Temos de tornar cada vez mais operacional esta plataforma conjunta - muito promovida naturalmente pela República Popular da China, mas através também da Região Administrativa Especial de Macau (RAEM). Esta característica de Macau, pela longa relação histórica com Portugal, é um ativo muito importante e que deve ser valorizado. A nossa mensagem é essencialmente da disponibilidade de Portugal para aprofundar essa colaboração em sede de investimento, da construção de instrumentos próprios para esse investimento, e para coinvestimento, sabendo que as cidades desempenham um papel central no desenvolvimento económico. Portugal tem experiência em áreas centrais como a energia e a gestão sustentável da energia no quadro das energias renováveis de fontes diversas, mas também tem investido muito na mobilidade, na área da construção sustentável e na reabilitação urbana. Ligando a reabilitação urbana à eficiência energética, Portugal tem experiências muito interessantes. Todo este "know-how" vai permitir-nos ter um melhor contexto para desenvolver as nossas cidades e para desenvolver as nossas sociedades.

Como é que essa experiência pode ser transposta para um projeto de envolvimento conjunto?

Essa experiência pode ser útil para partilhar com muitas das cidades e das metrópoles lusófonas, acompanhada do intensificar do relacionamento que Macau tem procurado de forma consistente ao longo do tempo construir com muitos destes países lusófonos, particularmente em África. Temos aqui uma triangulação que pode ser tão fértil para resolver problemas que nos pareceria pouco inteligente gente que se conhece há tanto tempo e que tem competências tão diversas não as aproveitar para tornar mais eficazes as suas vontades de desenvolvimento em conjunto.

- Tarefas a realizar -
1. Responda, com base no texto sobre Portugal e Macau:
(a) A que se deve a característica de Macau considerada um ativo muito importante?
(b) Além da energia, em que áreas se diz que Portugal tem investido muito?
(c) Em que região se situam, particularmente, os países lusófonos com que Macau tem procurado construir relacionamento?
2. Segundo o texto sobre Portugal e Macau, por que razão seria pouco inteligente não aproveitar a triangulação referida? Responda em uma a três frases.
3. Extraia do texto sobre Portugal e Macau o trecho que vai de "Essa experiência pode ser útil" até "desenvolvimento em conjunto.", inclusive.
Os registos são material à parte, sem ligação ao texto.

- Registos fornecidos -

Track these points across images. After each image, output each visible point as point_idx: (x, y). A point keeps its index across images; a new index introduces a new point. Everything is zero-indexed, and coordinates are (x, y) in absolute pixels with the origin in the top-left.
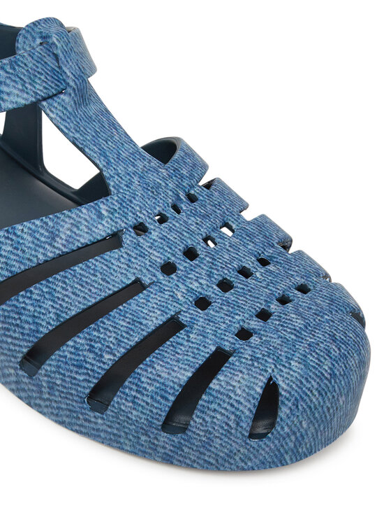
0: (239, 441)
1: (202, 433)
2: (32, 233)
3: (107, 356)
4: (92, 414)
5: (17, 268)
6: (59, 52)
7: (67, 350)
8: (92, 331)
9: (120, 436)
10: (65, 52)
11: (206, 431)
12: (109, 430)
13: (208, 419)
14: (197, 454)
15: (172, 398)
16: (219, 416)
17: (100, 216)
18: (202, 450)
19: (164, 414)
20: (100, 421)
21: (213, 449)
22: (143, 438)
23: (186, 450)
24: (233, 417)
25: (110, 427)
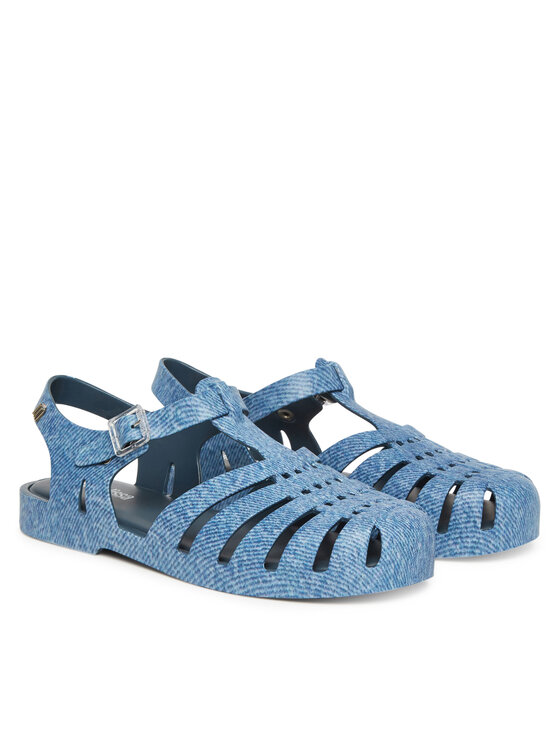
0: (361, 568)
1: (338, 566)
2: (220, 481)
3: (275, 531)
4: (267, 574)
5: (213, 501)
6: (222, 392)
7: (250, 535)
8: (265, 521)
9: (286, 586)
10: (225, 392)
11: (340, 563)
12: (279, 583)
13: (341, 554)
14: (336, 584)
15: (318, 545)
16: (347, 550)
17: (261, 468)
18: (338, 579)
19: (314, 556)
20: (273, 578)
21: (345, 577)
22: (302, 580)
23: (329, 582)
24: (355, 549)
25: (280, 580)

--

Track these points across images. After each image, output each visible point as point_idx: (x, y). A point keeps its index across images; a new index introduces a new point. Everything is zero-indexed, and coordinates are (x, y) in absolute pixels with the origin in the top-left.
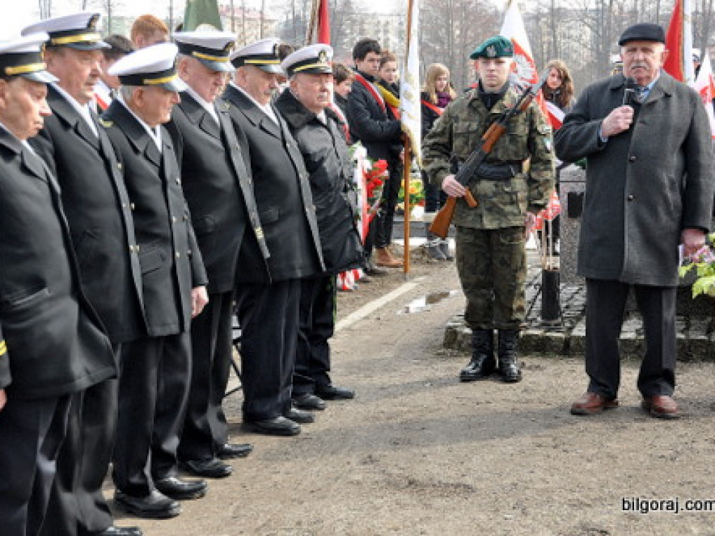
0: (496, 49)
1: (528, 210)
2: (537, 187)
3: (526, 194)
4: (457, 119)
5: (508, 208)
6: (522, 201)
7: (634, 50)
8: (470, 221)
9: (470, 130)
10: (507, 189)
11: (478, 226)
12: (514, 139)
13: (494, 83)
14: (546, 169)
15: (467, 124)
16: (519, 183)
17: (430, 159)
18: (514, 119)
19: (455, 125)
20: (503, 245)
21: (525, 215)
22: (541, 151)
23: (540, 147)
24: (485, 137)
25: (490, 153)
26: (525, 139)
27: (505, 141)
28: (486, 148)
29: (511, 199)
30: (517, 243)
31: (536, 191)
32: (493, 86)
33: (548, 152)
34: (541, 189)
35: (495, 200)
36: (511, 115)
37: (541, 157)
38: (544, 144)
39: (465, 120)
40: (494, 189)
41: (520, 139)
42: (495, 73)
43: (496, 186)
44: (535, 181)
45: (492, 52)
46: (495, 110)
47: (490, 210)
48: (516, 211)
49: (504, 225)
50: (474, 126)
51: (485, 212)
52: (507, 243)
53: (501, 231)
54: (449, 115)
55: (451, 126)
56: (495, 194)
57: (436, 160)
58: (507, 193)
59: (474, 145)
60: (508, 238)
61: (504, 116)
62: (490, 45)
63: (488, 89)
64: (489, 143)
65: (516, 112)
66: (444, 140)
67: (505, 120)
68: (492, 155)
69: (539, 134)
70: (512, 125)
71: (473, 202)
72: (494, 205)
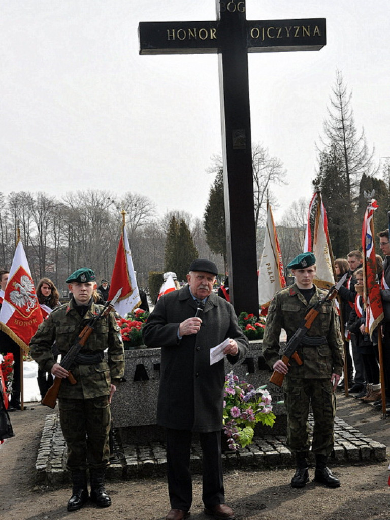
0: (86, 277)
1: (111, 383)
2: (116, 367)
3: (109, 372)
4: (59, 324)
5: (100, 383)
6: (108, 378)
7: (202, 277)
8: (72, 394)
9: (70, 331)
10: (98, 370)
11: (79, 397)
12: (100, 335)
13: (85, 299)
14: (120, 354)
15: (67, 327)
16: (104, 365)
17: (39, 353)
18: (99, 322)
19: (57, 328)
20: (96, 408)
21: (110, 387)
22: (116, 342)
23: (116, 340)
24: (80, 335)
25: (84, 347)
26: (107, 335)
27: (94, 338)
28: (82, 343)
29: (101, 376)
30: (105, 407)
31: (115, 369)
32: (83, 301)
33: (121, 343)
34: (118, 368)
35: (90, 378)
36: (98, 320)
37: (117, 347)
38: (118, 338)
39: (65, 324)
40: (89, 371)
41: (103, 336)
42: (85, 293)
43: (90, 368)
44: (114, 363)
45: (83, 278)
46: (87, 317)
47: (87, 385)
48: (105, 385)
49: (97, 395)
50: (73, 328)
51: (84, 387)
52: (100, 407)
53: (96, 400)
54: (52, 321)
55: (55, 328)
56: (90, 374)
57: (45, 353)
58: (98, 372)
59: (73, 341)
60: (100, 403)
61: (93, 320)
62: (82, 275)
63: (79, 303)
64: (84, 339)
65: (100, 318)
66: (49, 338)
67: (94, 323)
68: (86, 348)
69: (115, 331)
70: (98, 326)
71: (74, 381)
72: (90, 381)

- Respostas por número -
1.
(a) À longa relação histórica de Macau com Portugal.
(b) Na mobilidade, na construção sustentável e na reabilitação urbana.
(c) Em África.

2. Seria pouco inteligente porque se trata de gente que se conhece há muito tempo e que tem competências muito diversas. Essa triangulação pode ser fértil para resolver problemas e para tornar mais eficazes as vontades de desenvolvimento em conjunto.

3.
Essa experiência pode ser útil para partilhar com muitas das cidades e das metrópoles lusófonas, acompanhada do intensificar do relacionamento que Macau tem procurado de forma consistente ao longo do tempo construir com muitos destes países lusófonos, particularmente em África. Temos aqui uma triangulação que pode ser tão fértil para resolver problemas que nos pareceria pouco inteligente gente que se conhece há tanto tempo e que tem competências tão diversas não as aproveitar para tornar mais eficazes as suas vontades de desenvolvimento em conjunto.